Over the years, that mentality shifted, Taiaiake says. “I don’t want to say [it became more] conciliatory, but different. My function has been to try to bring people together. Unifying our people as opposed to fighting with outsiders.”
In 2018, CBC News reported that the University of Victoria’s Indigenous Governance Program, led by Taiaiake, would suspend admissions for a year after a third-party review found evidence of “dysfunctional classroom dynamics” that left students traumatized. Students reported to reviewers that there was “little tolerance for LGBTQ and two-spirited individuals” in the program. The emotional and psychological impact on students was “profound,” according to the review.
Taiaiake resigned from the program in 2019.
“At a certain time in my life, I embodied a toxic masculinity,” Taiaiake says, reflecting on it now. At first, “it wasn’t problematic; it was celebrated.”
Taiaiake, who used to be in the U.S. Marine Corps, says the program was designed like a bootcamp, to train warriors.
The idea was that “we’re going to train you to be the kind of leader that can withstand the struggle in the battle, and to engage in a very hostile environment. And I was perfectly suited for that,” he says.
“I’m gonna acknowledge that, yes, some people were harmed in it,” says Taiaiake. “But I’m also not going to write it off as something that should have never happened, right? It was a time and a place. And it served a great utility. I don’t do that now, because I believe I have a different role and a different mission now.”
One lecture included in the book is The Psychic Landscape of Contemporary Colonialism, which Taiaiake delivered at the University of Ottawa in 2011.
Developed in the wake of his work with the Mohawks of Akwesasne to hold major corporations accountable for their contamination of the natural environment, he spoke about what he came to understand regarding the psychic aspect of the struggle that Indigenous people are facing.
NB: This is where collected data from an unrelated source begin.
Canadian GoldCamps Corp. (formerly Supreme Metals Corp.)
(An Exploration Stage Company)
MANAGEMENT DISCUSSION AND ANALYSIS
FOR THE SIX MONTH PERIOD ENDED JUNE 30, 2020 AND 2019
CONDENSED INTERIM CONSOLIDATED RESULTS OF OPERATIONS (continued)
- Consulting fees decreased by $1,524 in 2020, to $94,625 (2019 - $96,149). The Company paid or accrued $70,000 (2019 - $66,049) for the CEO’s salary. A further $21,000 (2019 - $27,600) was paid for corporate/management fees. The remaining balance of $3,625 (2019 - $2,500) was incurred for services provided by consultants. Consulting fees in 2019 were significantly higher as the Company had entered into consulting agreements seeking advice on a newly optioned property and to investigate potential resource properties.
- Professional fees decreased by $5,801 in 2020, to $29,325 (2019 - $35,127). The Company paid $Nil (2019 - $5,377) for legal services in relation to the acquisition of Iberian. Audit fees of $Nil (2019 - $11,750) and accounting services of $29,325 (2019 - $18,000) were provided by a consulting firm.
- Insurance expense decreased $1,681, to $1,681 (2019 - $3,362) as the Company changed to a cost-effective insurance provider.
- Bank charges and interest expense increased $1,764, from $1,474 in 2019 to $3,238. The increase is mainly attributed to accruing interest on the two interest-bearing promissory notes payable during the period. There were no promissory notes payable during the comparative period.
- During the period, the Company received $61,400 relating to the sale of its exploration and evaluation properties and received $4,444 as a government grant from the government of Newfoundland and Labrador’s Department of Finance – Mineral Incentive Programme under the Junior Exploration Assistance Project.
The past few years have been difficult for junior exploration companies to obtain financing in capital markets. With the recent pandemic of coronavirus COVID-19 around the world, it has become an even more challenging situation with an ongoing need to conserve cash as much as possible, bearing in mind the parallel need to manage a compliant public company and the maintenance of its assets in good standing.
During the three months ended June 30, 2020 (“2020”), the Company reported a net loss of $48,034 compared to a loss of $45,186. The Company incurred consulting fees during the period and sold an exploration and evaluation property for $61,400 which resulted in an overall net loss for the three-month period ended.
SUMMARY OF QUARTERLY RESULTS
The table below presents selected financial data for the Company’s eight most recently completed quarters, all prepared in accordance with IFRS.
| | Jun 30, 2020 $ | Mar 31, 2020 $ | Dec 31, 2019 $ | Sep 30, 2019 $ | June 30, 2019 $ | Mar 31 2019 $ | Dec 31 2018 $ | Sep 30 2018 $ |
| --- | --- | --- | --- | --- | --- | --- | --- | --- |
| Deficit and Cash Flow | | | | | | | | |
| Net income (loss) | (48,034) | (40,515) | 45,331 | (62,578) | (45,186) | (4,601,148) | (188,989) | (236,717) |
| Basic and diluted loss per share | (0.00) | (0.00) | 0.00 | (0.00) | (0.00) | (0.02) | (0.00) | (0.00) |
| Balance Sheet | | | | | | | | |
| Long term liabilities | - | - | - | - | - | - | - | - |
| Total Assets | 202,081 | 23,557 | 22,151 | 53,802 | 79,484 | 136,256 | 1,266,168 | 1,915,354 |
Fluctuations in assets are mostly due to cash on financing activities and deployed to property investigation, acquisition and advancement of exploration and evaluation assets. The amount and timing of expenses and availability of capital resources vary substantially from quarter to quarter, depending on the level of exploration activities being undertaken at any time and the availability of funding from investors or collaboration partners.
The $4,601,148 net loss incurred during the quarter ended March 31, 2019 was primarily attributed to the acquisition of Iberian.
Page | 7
He realized that “the cure for the colonial disease is the restoration of land-based cultural practices and reconnecting the generations of our people to their homeland in cultural, spiritual, and physical ways,” he writes.
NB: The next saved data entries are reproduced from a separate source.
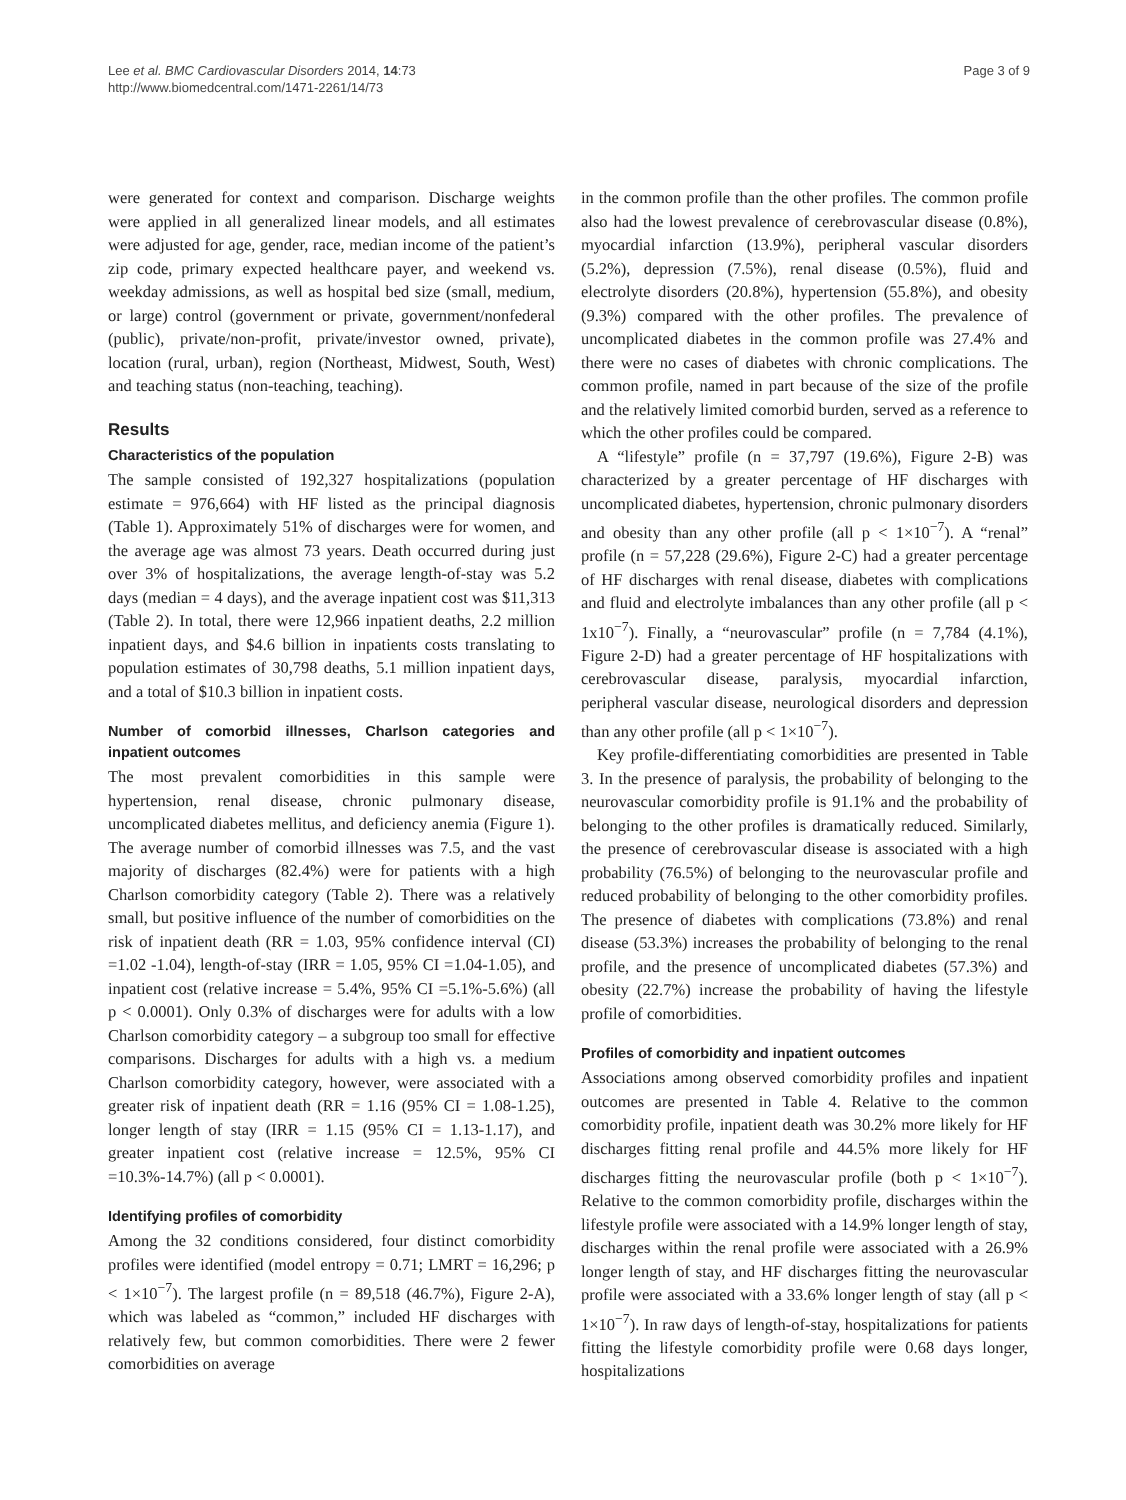Lee et al. BMC Cardiovascular Disorders 2014, 14:73
http://www.biomedcentral.com/1471-2261/14/73
Page 3 of 9
were generated for context and comparison. Discharge weights were applied in all generalized linear models, and all estimates were adjusted for age, gender, race, median income of the patient’s zip code, primary expected healthcare payer, and weekend vs. weekday admissions, as well as hospital bed size (small, medium, or large) control (government or private, government/nonfederal (public), private/non-profit, private/investor owned, private), location (rural, urban), region (Northeast, Midwest, South, West) and teaching status (non-teaching, teaching).
Results
Characteristics of the population
The sample consisted of 192,327 hospitalizations (population estimate = 976,664) with HF listed as the principal diagnosis (Table 1). Approximately 51% of discharges were for women, and the average age was almost 73 years. Death occurred during just over 3% of hospitalizations, the average length-of-stay was 5.2 days (median = 4 days), and the average inpatient cost was $11,313 (Table 2). In total, there were 12,966 inpatient deaths, 2.2 million inpatient days, and $4.6 billion in inpatients costs translating to population estimates of 30,798 deaths, 5.1 million inpatient days, and a total of $10.3 billion in inpatient costs.
Number of comorbid illnesses, Charlson categories and inpatient outcomes
The most prevalent comorbidities in this sample were hypertension, renal disease, chronic pulmonary disease, uncomplicated diabetes mellitus, and deficiency anemia (Figure 1). The average number of comorbid illnesses was 7.5, and the vast majority of discharges (82.4%) were for patients with a high Charlson comorbidity category (Table 2). There was a relatively small, but positive influence of the number of comorbidities on the risk of inpatient death (RR = 1.03, 95% confidence interval (CI) =1.02 -1.04), length-of-stay (IRR = 1.05, 95% CI =1.04-1.05), and inpatient cost (relative increase = 5.4%, 95% CI =5.1%-5.6%) (all p < 0.0001). Only 0.3% of discharges were for adults with a low Charlson comorbidity category – a subgroup too small for effective comparisons. Discharges for adults with a high vs. a medium Charlson comorbidity category, however, were associated with a greater risk of inpatient death (RR = 1.16 (95% CI = 1.08-1.25), longer length of stay (IRR = 1.15 (95% CI = 1.13-1.17), and greater inpatient cost (relative increase = 12.5%, 95% CI =10.3%-14.7%) (all p < 0.0001).
Identifying profiles of comorbidity
Among the 32 conditions considered, four distinct comorbidity profiles were identified (model entropy = 0.71; LMRT = 16,296; p < 1×10<sup>−7</sup>). The largest profile (n = 89,518 (46.7%), Figure 2-A), which was labeled as “common,” included HF discharges with relatively few, but common comorbidities. There were 2 fewer comorbidities on average
in the common profile than the other profiles. The common profile also had the lowest prevalence of cerebrovascular disease (0.8%), myocardial infarction (13.9%), peripheral vascular disorders (5.2%), depression (7.5%), renal disease (0.5%), fluid and electrolyte disorders (20.8%), hypertension (55.8%), and obesity (9.3%) compared with the other profiles. The prevalence of uncomplicated diabetes in the common profile was 27.4% and there were no cases of diabetes with chronic complications. The common profile, named in part because of the size of the profile and the relatively limited comorbid burden, served as a reference to which the other profiles could be compared.
A “lifestyle” profile (n = 37,797 (19.6%), Figure 2-B) was characterized by a greater percentage of HF discharges with uncomplicated diabetes, hypertension, chronic pulmonary disorders and obesity than any other profile (all p < 1×10<sup>−7</sup>). A “renal” profile (n = 57,228 (29.6%), Figure 2-C) had a greater percentage of HF discharges with renal disease, diabetes with complications and fluid and electrolyte imbalances than any other profile (all p < 1x10<sup>−7</sup>). Finally, a “neurovascular” profile (n = 7,784 (4.1%), Figure 2-D) had a greater percentage of HF hospitalizations with cerebrovascular disease, paralysis, myocardial infarction, peripheral vascular disease, neurological disorders and depression than any other profile (all p < 1×10<sup>−7</sup>).
Key profile-differentiating comorbidities are presented in Table 3. In the presence of paralysis, the probability of belonging to the neurovascular comorbidity profile is 91.1% and the probability of belonging to the other profiles is dramatically reduced. Similarly, the presence of cerebrovascular disease is associated with a high probability (76.5%) of belonging to the neurovascular profile and reduced probability of belonging to the other comorbidity profiles. The presence of diabetes with complications (73.8%) and renal disease (53.3%) increases the probability of belonging to the renal profile, and the presence of uncomplicated diabetes (57.3%) and obesity (22.7%) increase the probability of having the lifestyle profile of comorbidities.
Profiles of comorbidity and inpatient outcomes
Associations among observed comorbidity profiles and inpatient outcomes are presented in Table 4. Relative to the common comorbidity profile, inpatient death was 30.2% more likely for HF discharges fitting renal profile and 44.5% more likely for HF discharges fitting the neurovascular profile (both p < 1×10<sup>−7</sup>). Relative to the common comorbidity profile, discharges within the lifestyle profile were associated with a 14.9% longer length of stay, discharges within the renal profile were associated with a 26.9% longer length of stay, and HF discharges fitting the neurovascular profile were associated with a 33.6% longer length of stay (all p < 1×10<sup>−7</sup>). In raw days of length-of-stay, hospitalizations for patients fitting the lifestyle comorbidity profile were 0.68 days longer, hospitalizations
Another talk, Reconciliation as Recolonization, given at Concordia University in 2016, looks at how many Indigenous and non-Indigenous people have a widespread dissatisfaction with reconciliation — that it seems “hollow and ineffectual given the seriousness of the crimes that have been committed against us,” and that the Christian roots of reconciliation “shapes the whole enterprise.”
Reflecting on those themes, Taiaiake says “Indigenous people are sick of hearing about reconciliation and land acknowledgements unless it’s directly tied to some sort of action on the part of the government or whoever’s offering those land acknowledgments to make some real, systemic changes and not just acknowledge the harms of the past without doing anything about it.”
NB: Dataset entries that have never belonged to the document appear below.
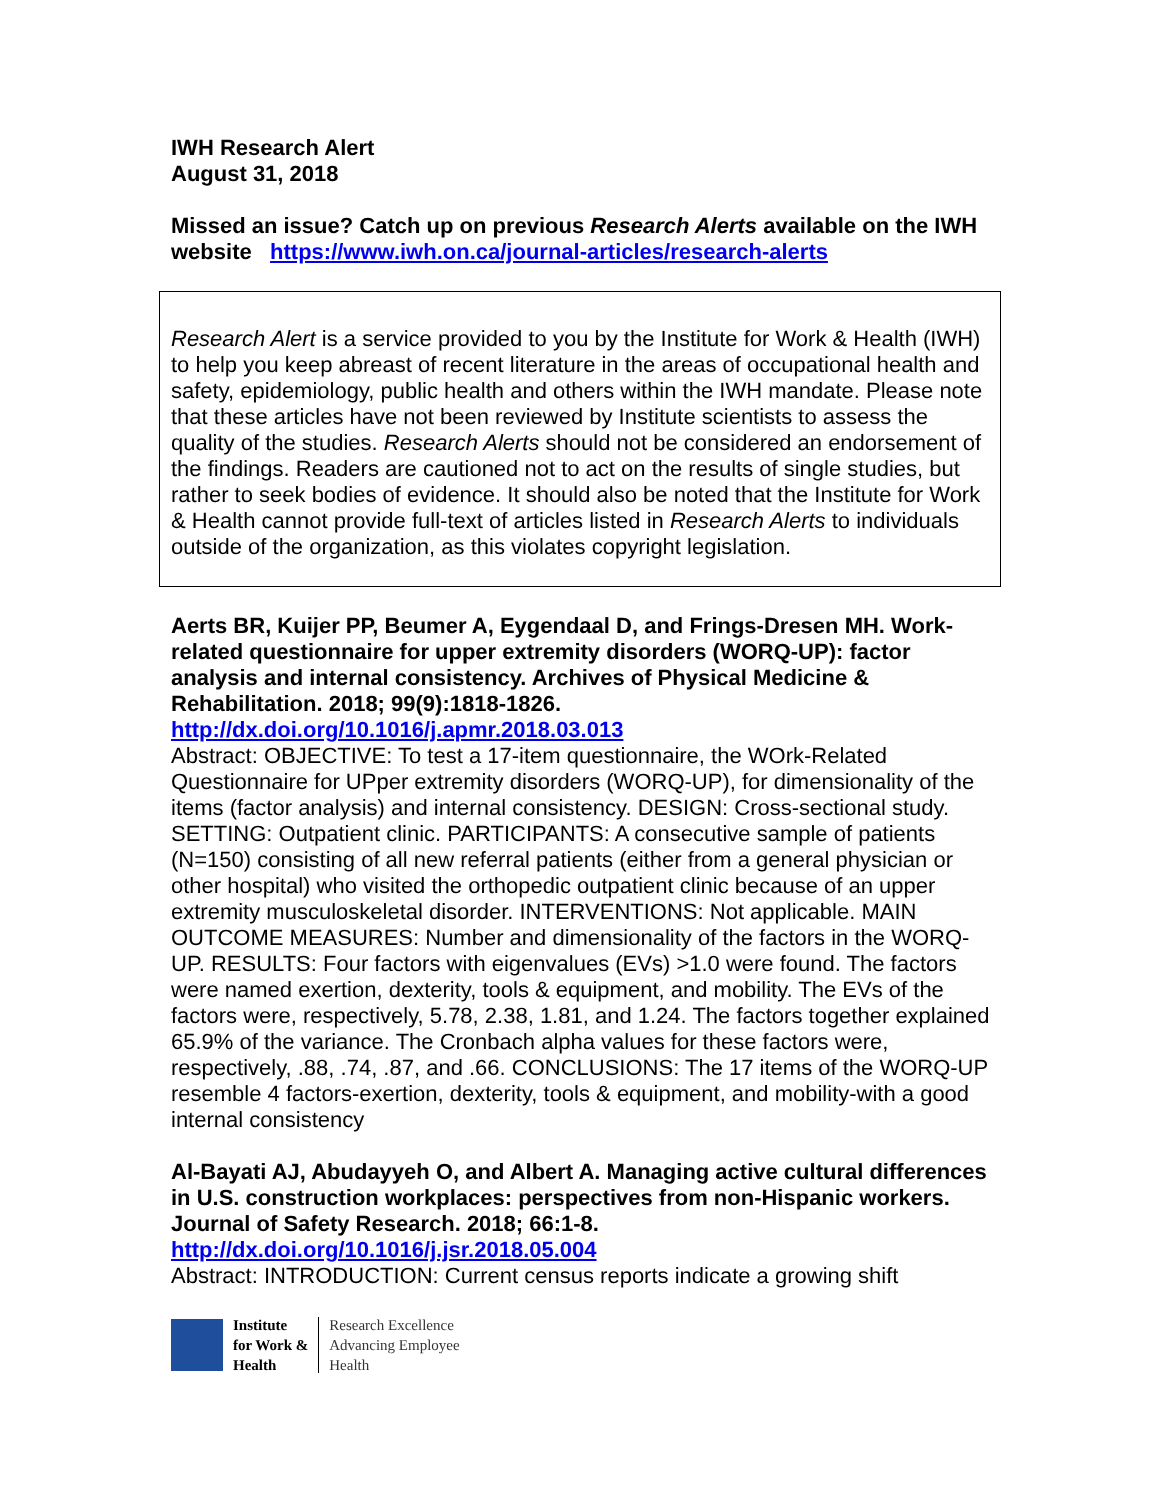IWH Research Alert
August 31, 2018
Missed an issue? Catch up on previous Research Alerts available on the IWH website https://www.iwh.on.ca/journal-articles/research-alerts
Research Alert is a service provided to you by the Institute for Work & Health (IWH) to help you keep abreast of recent literature in the areas of occupational health and safety, epidemiology, public health and others within the IWH mandate. Please note that these articles have not been reviewed by Institute scientists to assess the quality of the studies. Research Alerts should not be considered an endorsement of the findings. Readers are cautioned not to act on the results of single studies, but rather to seek bodies of evidence. It should also be noted that the Institute for Work & Health cannot provide full-text of articles listed in Research Alerts to individuals outside of the organization, as this violates copyright legislation.
Aerts BR, Kuijer PP, Beumer A, Eygendaal D, and Frings-Dresen MH. Work-related questionnaire for upper extremity disorders (WORQ-UP): factor analysis and internal consistency. Archives of Physical Medicine & Rehabilitation. 2018; 99(9):1818-1826.
http://dx.doi.org/10.1016/j.apmr.2018.03.013
Abstract: OBJECTIVE: To test a 17-item questionnaire, the WOrk-Related Questionnaire for UPper extremity disorders (WORQ-UP), for dimensionality of the items (factor analysis) and internal consistency. DESIGN: Cross-sectional study. SETTING: Outpatient clinic. PARTICIPANTS: A consecutive sample of patients (N=150) consisting of all new referral patients (either from a general physician or other hospital) who visited the orthopedic outpatient clinic because of an upper extremity musculoskeletal disorder. INTERVENTIONS: Not applicable. MAIN OUTCOME MEASURES: Number and dimensionality of the factors in the WORQ-UP. RESULTS: Four factors with eigenvalues (EVs) >1.0 were found. The factors were named exertion, dexterity, tools & equipment, and mobility. The EVs of the factors were, respectively, 5.78, 2.38, 1.81, and 1.24. The factors together explained 65.9% of the variance. The Cronbach alpha values for these factors were, respectively, .88, .74, .87, and .66. CONCLUSIONS: The 17 items of the WORQ-UP resemble 4 factors-exertion, dexterity, tools & equipment, and mobility-with a good internal consistency
Al-Bayati AJ, Abudayyeh O, and Albert A. Managing active cultural differences in U.S. construction workplaces: perspectives from non-Hispanic workers. Journal of Safety Research. 2018; 66:1-8.
http://dx.doi.org/10.1016/j.jsr.2018.05.004
Abstract: INTRODUCTION: Current census reports indicate a growing shift
Institute
for Work &
Health
Research Excellence
Advancing Employee
Health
A lot of Indigenous writing and thought has become somewhat de-politicized, Taiaiake says — less about encouraging people to act against and confront colonialism and systemic injustice, and more centred around themes of reconciliation and healing.
And though it’s good for people to be working through these issues and dealing with their traumas, “people are recognizing that the philosophy, the philosophical, the strategic, the political, has been edited out of our movement. And so this brings it back,” he says.
Additional book launch events will take place Wednesday, Sept. 27 from 2 to 4 p.m. at the Salish Sea Market in Chemainus, on Wednesday, Sept. 27 from 5 to 7 p.m. at the Ladysmith Museum and on Saturday, Sept. 30 from noon to 2 p.m. at Volume One Bookstore in Duncan.